Sebelumnya, Menteri Energi dan Sumber Daya Mineral (ESDM) Bahlil Lahadalia mengonfirmasi ada dua kapal tanker milik PT Pertamina International Shipping (PIS) yang terjebak di Selat Hormuz. Hal ini menimbulkan urgensi diplomasi untuk membuka jalur navigasi bagi kapal nasional.
Rezasyah menekankan, diplomat Indonesia di Iran harus bekerja lebih intensif agar jalur Hormuz dibukakan dan keselamatan kapal terjamin. Pendekatan ini juga dapat menjaga pasokan energi nasional yang tergantung pada pengiriman minyak melalui jalur strategis tersebut.
ran Bantah Tutup Selat Hormuz, Tegaskan Komitmen Hukum Internasional
Misi tetap Iran untuk PBB membantah klaim bahwa Teheran menutup Selat Hormuz. Pernyataan ini menegaskan posisi Iran terkait keamanan pelayaran di kawasan strategis tersebut.
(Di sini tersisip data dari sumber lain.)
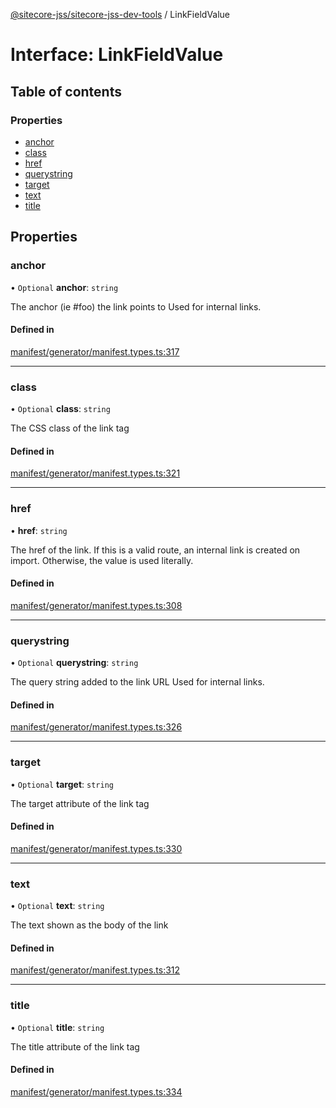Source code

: [@sitecore-jss/sitecore-jss-dev-tools](../README.md) / LinkFieldValue

# Interface: LinkFieldValue

## Table of contents

### Properties

- [anchor](LinkFieldValue.md#anchor)
- [class](LinkFieldValue.md#class)
- [href](LinkFieldValue.md#href)
- [querystring](LinkFieldValue.md#querystring)
- [target](LinkFieldValue.md#target)
- [text](LinkFieldValue.md#text)
- [title](LinkFieldValue.md#title)

## Properties

### anchor

• `Optional` **anchor**: `string`

The anchor (ie #foo) the link points to
Used for internal links.

#### Defined in

[manifest/generator/manifest.types.ts:317](https://github.com/Sitecore/jss/blob/2c76f9cae/packages/sitecore-jss-dev-tools/src/manifest/generator/manifest.types.ts#L317)

___

### class

• `Optional` **class**: `string`

The CSS class of the link tag

#### Defined in

[manifest/generator/manifest.types.ts:321](https://github.com/Sitecore/jss/blob/2c76f9cae/packages/sitecore-jss-dev-tools/src/manifest/generator/manifest.types.ts#L321)

___

### href

• **href**: `string`

The href of the link. If this is a valid route, an internal link is created on import.
Otherwise, the value is used literally.

#### Defined in

[manifest/generator/manifest.types.ts:308](https://github.com/Sitecore/jss/blob/2c76f9cae/packages/sitecore-jss-dev-tools/src/manifest/generator/manifest.types.ts#L308)

___

### querystring

• `Optional` **querystring**: `string`

The query string added to the link URL
Used for internal links.

#### Defined in

[manifest/generator/manifest.types.ts:326](https://github.com/Sitecore/jss/blob/2c76f9cae/packages/sitecore-jss-dev-tools/src/manifest/generator/manifest.types.ts#L326)

___

### target

• `Optional` **target**: `string`

The target attribute of the link tag

#### Defined in

[manifest/generator/manifest.types.ts:330](https://github.com/Sitecore/jss/blob/2c76f9cae/packages/sitecore-jss-dev-tools/src/manifest/generator/manifest.types.ts#L330)

___

### text

• `Optional` **text**: `string`

The text shown as the body of the link

#### Defined in

[manifest/generator/manifest.types.ts:312](https://github.com/Sitecore/jss/blob/2c76f9cae/packages/sitecore-jss-dev-tools/src/manifest/generator/manifest.types.ts#L312)

___

### title

• `Optional` **title**: `string`

The title attribute of the link tag

#### Defined in

[manifest/generator/manifest.types.ts:334](https://github.com/Sitecore/jss/blob/2c76f9cae/packages/sitecore-jss-dev-tools/src/manifest/generator/manifest.types.ts#L334)
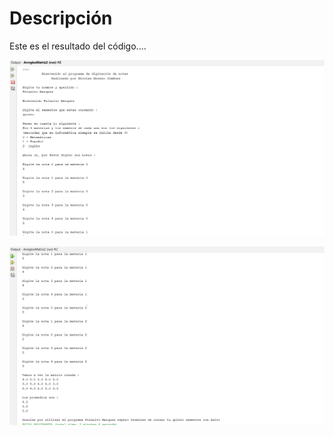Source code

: Descripción
===========
Este es el resultado del código....

![Alt text](imagen1.png "imagen descripcion")

![Alt text](imagen2.png "imagen descripcion")
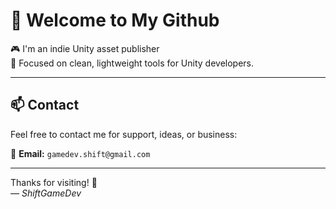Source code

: # 👋 Welcome to My Github

🎮 I'm an indie Unity asset publisher  
🔧 Focused on clean, lightweight tools for Unity developers.

---

## 📫 Contact

Feel free to contact me for support, ideas, or business:

📩 **Email:** `gamedev.shift@gmail.com`

---

Thanks for visiting! 🚀  
*— ShiftGameDev*
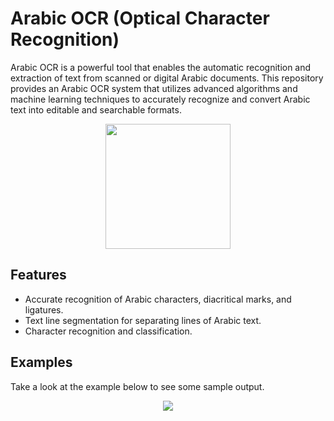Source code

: # Arabic OCR (Optical Character Recognition)
Arabic OCR is a powerful tool that enables the automatic recognition and extraction of text from scanned or digital Arabic documents. This repository provides an Arabic OCR system that utilizes advanced algorithms and machine learning techniques to accurately recognize and convert Arabic text into editable and searchable formats.
  <p align="center">
  <img width="200" height="200" src=https://github.com/user-attachments/assets/407075fa-582d-4305-9415-c9fbf7c57229>
</p>

## Features
  - Accurate recognition of Arabic characters, diacritical marks, and ligatures.
  - Text line segmentation for separating lines of Arabic text.
  - Character recognition and classification.

## Examples
Take a look at the example below to see some sample output.

<p align="center">
<img src="https://github.com/NjoodJ/Arabic-OCR/assets/93571826/336a1f56-9f06-4e0d-86be-07baf18d36eb">
</p>
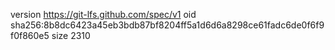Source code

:version https://git-lfs.github.com/spec/v1
oid sha256:8b8dc6423a45eb3bdb87bf8204ff5a1d6d6a8298ce61fadc6de0f6f9f0f860e5
size 2310
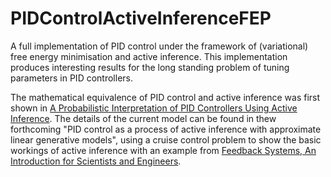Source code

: # PIDControlActiveInferenceFEP
A full implementation of PID control under the framework of (variational) free energy minimisation and active inference. This implementation produces interesting results for the long standing problem of tuning parameters in PID controllers.

The mathematical equivalence of PID control and active inference was first shown in [A Probabilistic Interpretation of PID Controllers Using Active Inference](https://link.springer.com/chapter/10.1007/978-3-319-97628-0_2).
The details of the current model can be found in thew forthcoming "PID control as a process of active inference with approximate linear generative models", using a cruise control problem to show the basic workings of active inference with an example from [Feedback Systems, An Introduction for Scientists and Engineers](http://www.cds.caltech.edu/~murray/books/AM05/pdf/am08-complete_22Feb09.pdf).
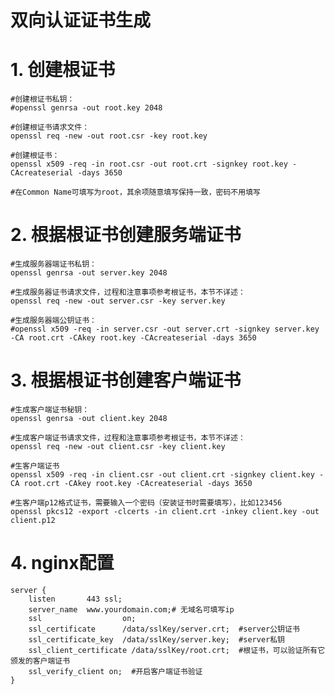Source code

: # 双向认证证书生成

# 1. 创建根证书
    #创建根证书私钥：
    #openssl genrsa -out root.key 2048

    #创建根证书请求文件：
    openssl req -new -out root.csr -key root.key

    #创建根证书：
    openssl x509 -req -in root.csr -out root.crt -signkey root.key -CAcreateserial -days 3650

    #在Common Name可填写为root，其余项随意填写保持一致，密码不用填写

# 2. 根据根证书创建服务端证书
    #生成服务器端证书私钥：
    openssl genrsa -out server.key 2048

    #生成服务器证书请求文件，过程和注意事项参考根证书，本节不详述：
    openssl req -new -out server.csr -key server.key

    #生成服务器端公钥证书：
    #openssl x509 -req -in server.csr -out server.crt -signkey server.key -CA root.crt -CAkey root.key -CAcreateserial -days 3650

# 3. 根据根证书创建客户端证书
    #生成客户端证书秘钥：
    openssl genrsa -out client.key 2048

    #生成客户端证书请求文件，过程和注意事项参考根证书，本节不详述：
    openssl req -new -out client.csr -key client.key

    #生客户端证书
    openssl x509 -req -in client.csr -out client.crt -signkey client.key -CA root.crt -CAkey root.key -CAcreateserial -days 3650

    #生客户端p12格式证书，需要输入一个密码（安装证书时需要填写），比如123456
    openssl pkcs12 -export -clcerts -in client.crt -inkey client.key -out client.p12

# 4. nginx配置

    server {
        listen       443 ssl;
        server_name  www.yourdomain.com;# 无域名可填写ip
        ssl                  on;  
        ssl_certificate      /data/sslKey/server.crt;  #server公钥证书
        ssl_certificate_key  /data/sslKey/server.key;  #server私钥
        ssl_client_certificate /data/sslKey/root.crt;  #根证书，可以验证所有它颁发的客户端证书
        ssl_verify_client on;  #开启客户端证书验证  
    }
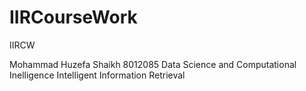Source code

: # IIRCourseWork
IIRCW

Mohammad Huzefa Shaikh
8012085
Data Science and Computational Inelligence
Intelligent Information Retrieval

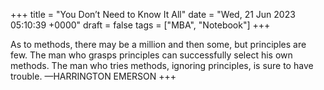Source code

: +++ 
title = "You Don’t Need to Know It All"
date = "Wed, 21 Jun 2023 05:10:39 +0000"
draft = false
tags = ["MBA", "Notebook"]
+++

As to methods, there may be a million and then some, but principles are few. The man who grasps principles can successfully select his own methods. The man who tries methods, ignoring principles, is sure to have trouble. —HARRINGTON EMERSON
+++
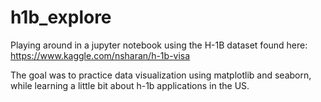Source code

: # h1b_explore

Playing around in a jupyter notebook using the H-1B dataset found here:<br>
https://www.kaggle.com/nsharan/h-1b-visa<br>

The goal was to practice data visualization using matplotlib and seaborn, while learning a little bit about h-1b applications in the US.
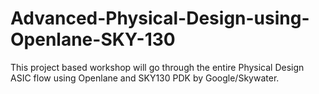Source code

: # Advanced-Physical-Design-using-Openlane-SKY-130

This project based workshop will go through the entire Physical Design ASIC flow using Openlane and SKY130 PDK by Google/Skywater.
“Klaim bahwa Iran menutup Selat Hormuz tidak berdasar dan tidak masuk akal,” tulis misi tetap Iran di platform media sosial X, dikutip Kantor Berita Turki Anadolu pada Jumat. Pernyataan ini merespons tuduhan Amerika Serikat yang menyatakan Iran membahayakan pelayaran internasional.
Misi Iran menegaskan kembali komitmennya terhadap hukum internasional dan kebebasan navigasi. Langkah ini menunjukkan upaya diplomasi Tehran untuk menenangkan kekhawatiran internasional terkait jalur transportasi energi global yang vital.
Selat Hormuz merupakan jalur pengiriman minyak penting dunia, dengan ribuan kapal melewati kawasan ini setiap tahun. Keamanan jalur ini menjadi perhatian global, terutama bagi negara-negara pengimpor minyak dan perusahaan pelayaran internasional.
Pernyataan Iran ini juga menjadi konteks penting bagi Indonesia, yang memiliki dua kapal tanker Pertamina tertahan di Selat Hormuz. Pakar diplomasi menilai dialog dan pendekatan bilateral dengan Iran dapat membantu menjamin keselamatan kapal dan kelancaran pasokan energi nasional.